Analysis — what worked and why

  • She treated delivery as onboarding, not finishing. The whole 40 minutes was oriented toward sending the family home confident, capable, and connected — not toward getting them off the lot. That's the mindset shift in §15.2.
  • The walkthrough was tailored to the needs analysis. She led with child locks, the rear-seat reminder, and the blind-spot/cross-traffic alert because those answered exactly what the Nguyens told her — including Minh's specific daycare-lot fear. This is the Chapter 8 payoff: the delivery proved she listened.
  • She killed buyer's remorse at its peak. Forty minutes of pure help, with nothing left to sell, told the family — at the moment they were most anxious — you made a great choice and I'm not going anywhere.
  • She made a relationship in service. The named introduction is what keeps six families in the dealership's ecosystem for years (the durable-profit center from Chapter 1).
  • The photo and the note did the marketing. The post was a personal recommendation to dozens of in-market people, free. The note was the highest return-on-effort act of her week.
  • She never touched the CSI score directly. She didn't need to beg or coach — a family treated this well gives a perfect score and refers people on their own.

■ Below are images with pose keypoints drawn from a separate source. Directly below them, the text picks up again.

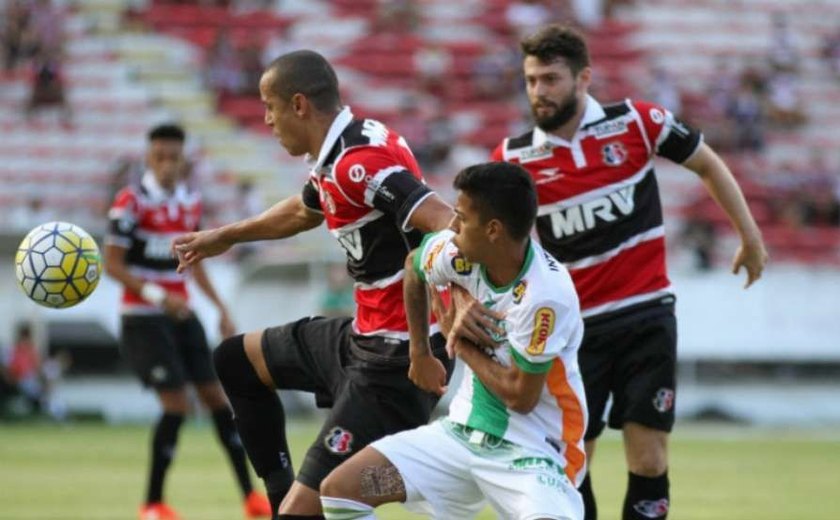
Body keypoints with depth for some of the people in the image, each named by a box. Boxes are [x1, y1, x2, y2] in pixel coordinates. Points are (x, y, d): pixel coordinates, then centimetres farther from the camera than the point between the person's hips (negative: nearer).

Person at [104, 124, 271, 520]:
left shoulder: (190, 202, 9)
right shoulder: (131, 201, -12)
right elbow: (113, 265, -14)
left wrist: (220, 308, 15)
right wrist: (157, 296, -25)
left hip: (182, 314, 7)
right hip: (144, 318, -7)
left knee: (216, 396, 4)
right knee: (176, 404, -13)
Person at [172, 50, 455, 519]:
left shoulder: (360, 161, -23)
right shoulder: (334, 156, 8)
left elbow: (447, 225, -34)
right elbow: (303, 211, 32)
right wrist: (226, 236, 47)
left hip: (396, 358, -10)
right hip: (365, 335, 10)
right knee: (236, 361, 27)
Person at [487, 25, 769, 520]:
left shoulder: (637, 122, -5)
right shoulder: (514, 157, -4)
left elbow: (709, 165, 10)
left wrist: (751, 237, 10)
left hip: (646, 315, -1)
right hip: (576, 325, 1)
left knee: (648, 461, -5)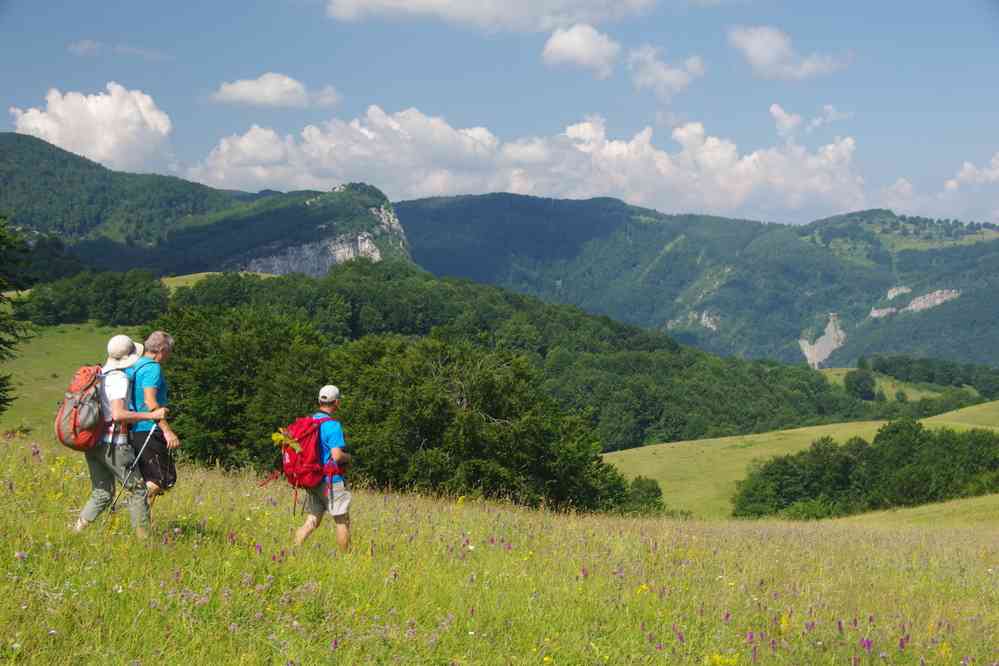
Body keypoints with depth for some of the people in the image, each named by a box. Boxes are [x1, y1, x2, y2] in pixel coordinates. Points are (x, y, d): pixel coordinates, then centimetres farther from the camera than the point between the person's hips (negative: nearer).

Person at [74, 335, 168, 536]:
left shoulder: (100, 374, 11)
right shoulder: (119, 378, -15)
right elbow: (118, 414, -25)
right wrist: (151, 415, -21)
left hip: (93, 442, 8)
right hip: (113, 443, -8)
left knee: (102, 493, 14)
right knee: (137, 488, 3)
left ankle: (76, 531, 3)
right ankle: (143, 537, 3)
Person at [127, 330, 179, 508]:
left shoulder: (133, 367, 17)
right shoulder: (153, 368, -10)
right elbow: (150, 402, -22)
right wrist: (168, 431, -25)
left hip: (133, 431, 9)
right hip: (149, 431, -9)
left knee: (148, 479, 13)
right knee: (165, 479, -8)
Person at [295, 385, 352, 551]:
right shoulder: (332, 426, -16)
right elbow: (337, 456, -23)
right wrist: (348, 457, -2)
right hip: (331, 481, -7)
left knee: (311, 522, 7)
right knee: (342, 521, 7)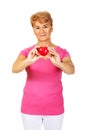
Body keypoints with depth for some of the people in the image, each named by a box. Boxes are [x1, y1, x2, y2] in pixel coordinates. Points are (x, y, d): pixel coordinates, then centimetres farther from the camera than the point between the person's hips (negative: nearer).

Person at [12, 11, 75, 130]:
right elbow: (14, 69, -22)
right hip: (30, 108, 0)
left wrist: (58, 63, -42)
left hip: (54, 109, 0)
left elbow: (71, 70, -22)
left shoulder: (62, 53, -2)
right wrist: (29, 61, -42)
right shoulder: (27, 52, -3)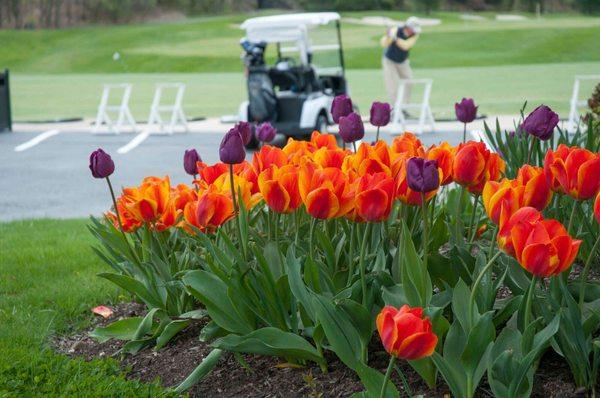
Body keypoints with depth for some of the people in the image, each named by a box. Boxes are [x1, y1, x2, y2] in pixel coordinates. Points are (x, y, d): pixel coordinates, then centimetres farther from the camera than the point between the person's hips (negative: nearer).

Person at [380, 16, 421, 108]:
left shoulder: (415, 34, -20)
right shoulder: (396, 31, -29)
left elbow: (405, 46, -36)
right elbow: (384, 44, -42)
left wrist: (395, 38, -50)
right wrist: (388, 36, -62)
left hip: (403, 62, 5)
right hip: (389, 61, -5)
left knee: (408, 82, 5)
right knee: (393, 86, -13)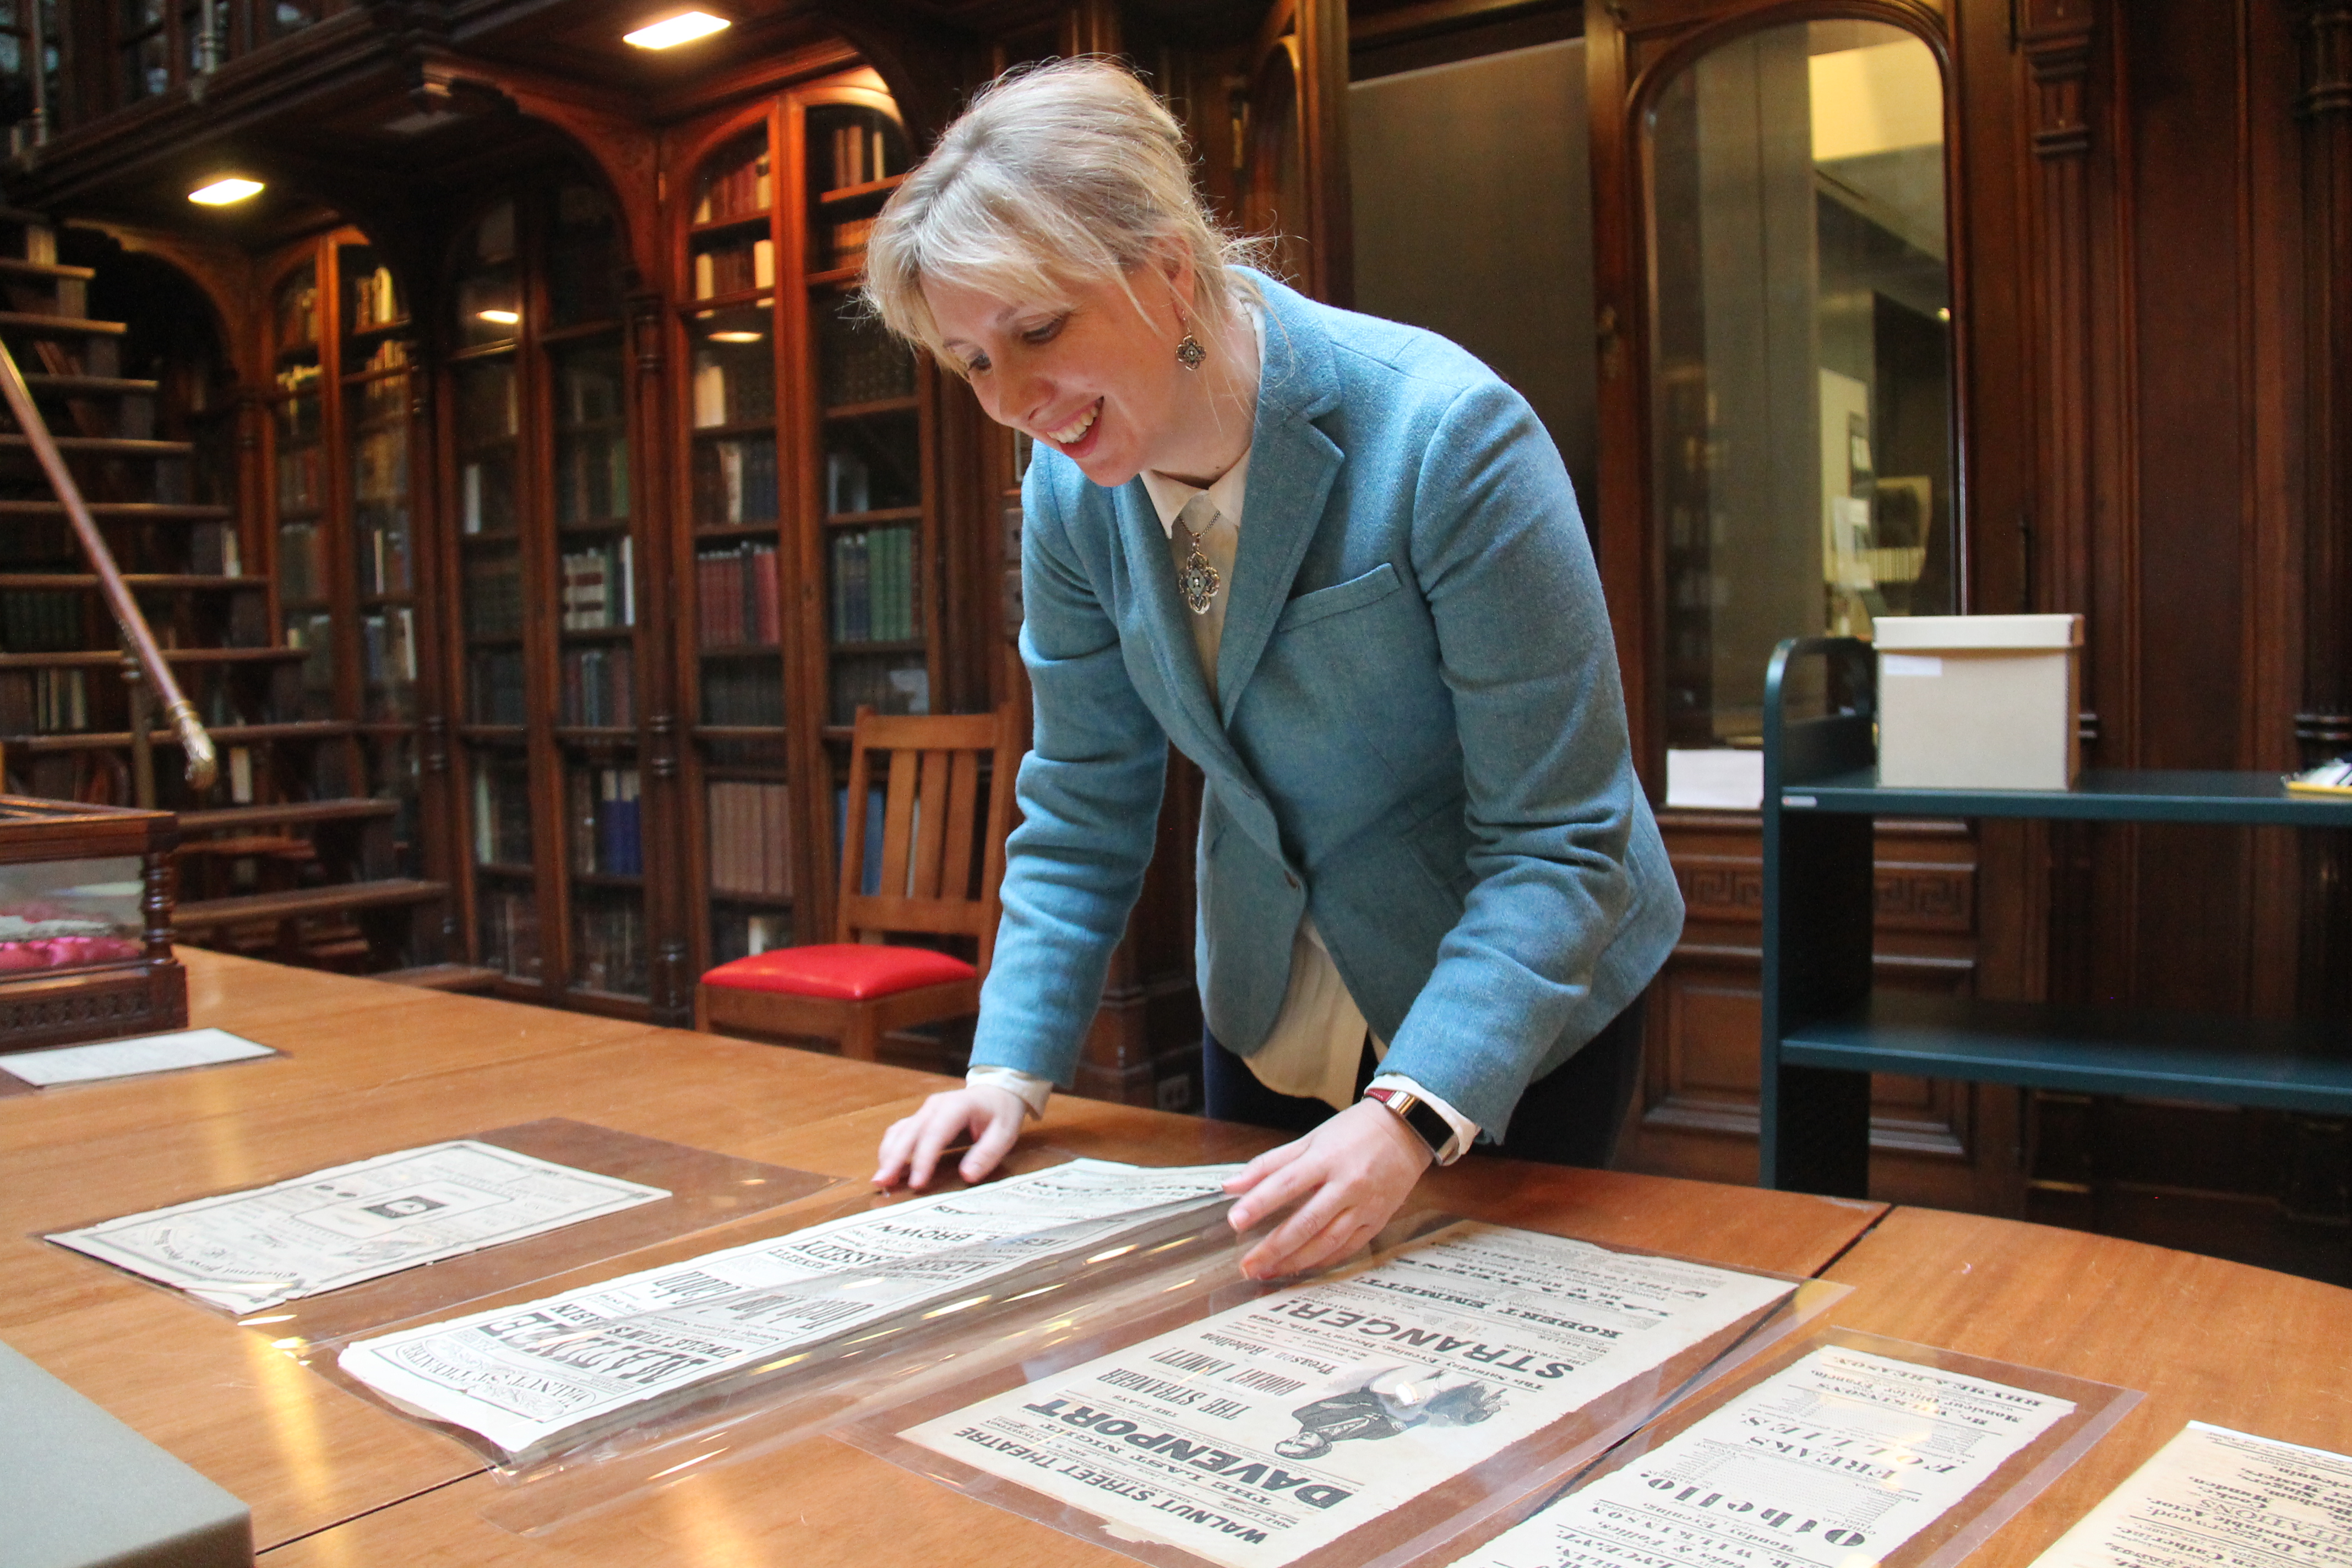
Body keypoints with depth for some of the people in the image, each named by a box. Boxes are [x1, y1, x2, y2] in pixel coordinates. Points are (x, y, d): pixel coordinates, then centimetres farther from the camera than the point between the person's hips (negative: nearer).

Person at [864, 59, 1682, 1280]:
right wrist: (1013, 1066, -13)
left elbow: (1557, 844, -28)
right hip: (1268, 1018, 5)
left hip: (1514, 1016, -5)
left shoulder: (1448, 437, -28)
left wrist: (1412, 1112, -39)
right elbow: (1084, 812, -1)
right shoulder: (1070, 490, -10)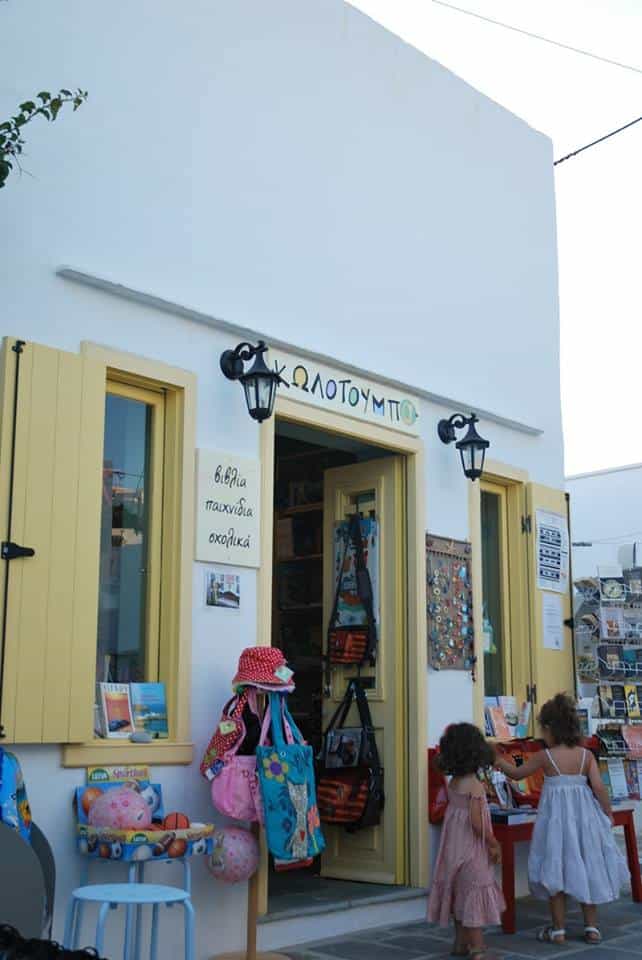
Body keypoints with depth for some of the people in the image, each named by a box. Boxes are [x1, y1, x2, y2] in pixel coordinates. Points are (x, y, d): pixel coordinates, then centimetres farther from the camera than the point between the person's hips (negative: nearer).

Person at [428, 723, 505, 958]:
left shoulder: (452, 783, 4)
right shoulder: (475, 785, -18)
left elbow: (453, 813, 8)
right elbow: (477, 822, -23)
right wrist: (493, 844, -12)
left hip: (454, 847, 8)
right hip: (470, 849, -8)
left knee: (461, 894, 17)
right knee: (475, 894, -1)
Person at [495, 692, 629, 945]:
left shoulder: (546, 756, -10)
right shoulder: (586, 755, -4)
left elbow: (516, 774, 1)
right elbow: (599, 787, -8)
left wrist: (500, 763, 19)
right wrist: (608, 814, 6)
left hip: (556, 816, -3)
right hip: (584, 815, 3)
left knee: (556, 869, 7)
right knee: (587, 867, 14)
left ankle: (558, 929, 11)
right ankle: (592, 927, 19)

This is theme #4 (follow-up is the business) made concrete: the delivery is where the follow-up machine switched on. It's also theme #1 (help, don't sell) in its purest form — there was literally nothing left to sell.


Discussion questions

  1. Carmen spent ~45 minutes and a stamp to generate ~$14,900 in referral gross (plus service revenue and a likely repeat sale). If she does three deliveries on a busy Saturday, is it worth ~2 hours total of delivery time even though it might cost her an "up"? Defend your answer with the lifetime-value logic from §15.1.
  2. Identify three specific moments where the needs analysis changed what Carmen did at delivery. What would the delivery have looked like if she'd skipped the needs analysis and didn't know about the kids or the daycare-lot fear?
  3. Which single step do you think did the most to kill buyer's remorse — and which did the most to generate the five referrals? Are they the same step or different ones?
  4. Carmen asked separately and specifically before posting the photo to the dealership's page. Why does that separate permission matter, both ethically and practically?
  5. Suppose the service advisor had been unavailable when Carmen walked the family back. What's the next-best move to still leave them with a named relationship in service (see §15.4)?

Your turn (mini-task)

Take a deal you've done or a realistic practice deal. Write the prioritized first three walkthrough features you'd lead with, justified by what the customer told you in the needs analysis — then write the one specific detail you'd reference in the handwritten note that night. The detail must be something only that customer would recognize. If you can't name a specific detail, your needs analysis (or your listening) needs work — go back upstream.